The no-confidence motions, moved by the conservative Republicans party and opposition lawmakers from the Left and far-Left in the lower house of parliament, needed 289 votes to pass. The first received 143 votes while the second only got 74. Macron’s Republic On The Move party controls a majority in the lower house National Assembly.
The scandal, known as the “Benalla affair”, after bodyguard Alexandre Benalla, has dented 40-year-old Macron’s popularity, said Reuters. The president was criticised for firing Benalla only after the video was released of him assaulting a May Day protester.
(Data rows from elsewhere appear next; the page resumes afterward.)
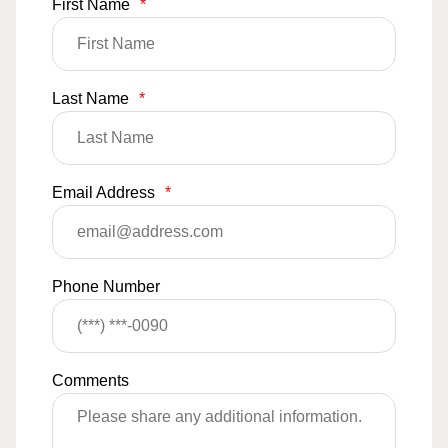
First Name
*
Last Name
*
Email Address
*
Phone Number
Comments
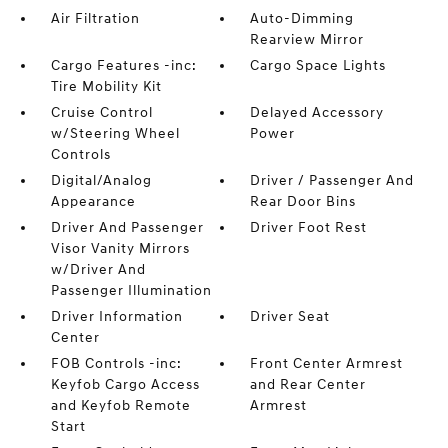
Air Filtration
Auto-Dimming
Rearview Mirror
Cargo Features -inc:
Cargo Space Lights
Tire Mobility Kit
Cruise Control
Delayed Accessory
w/Steering Wheel
Power
Controls
Digital/Analog
Driver / Passenger And
Appearance
Rear Door Bins
Driver And Passenger
Driver Foot Rest
Visor Vanity Mirrors
w/Driver And
Passenger Illumination
Driver Information
Driver Seat
Center
FOB Controls -inc:
Front Center Armrest
Keyfob Cargo Access
and Rear Center
and Keyfob Remote
Armrest
Start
Christian Jacobs, leader of the Republicans in the National Assembly, told AP that the scandal was not “an affair for the left or the right”. “This is a question of transparency, honour, integrity,” he said. “That is why, in the name of the Republicans, I am asking you to sanction this government.”
The scandal also raised questions about Macron’s highly centralised style of governance and the powers wielded by him, said Reuters. “This scandal reveals above all the abuses of a hyper-presidential regime,” senior Communist lawmaker Andre Chassaigne told MPs before the vote. “This is not just a summer affair, it shows the ultra concentration of powers by an elected monarch, which undermines the very principle of separation of powers.”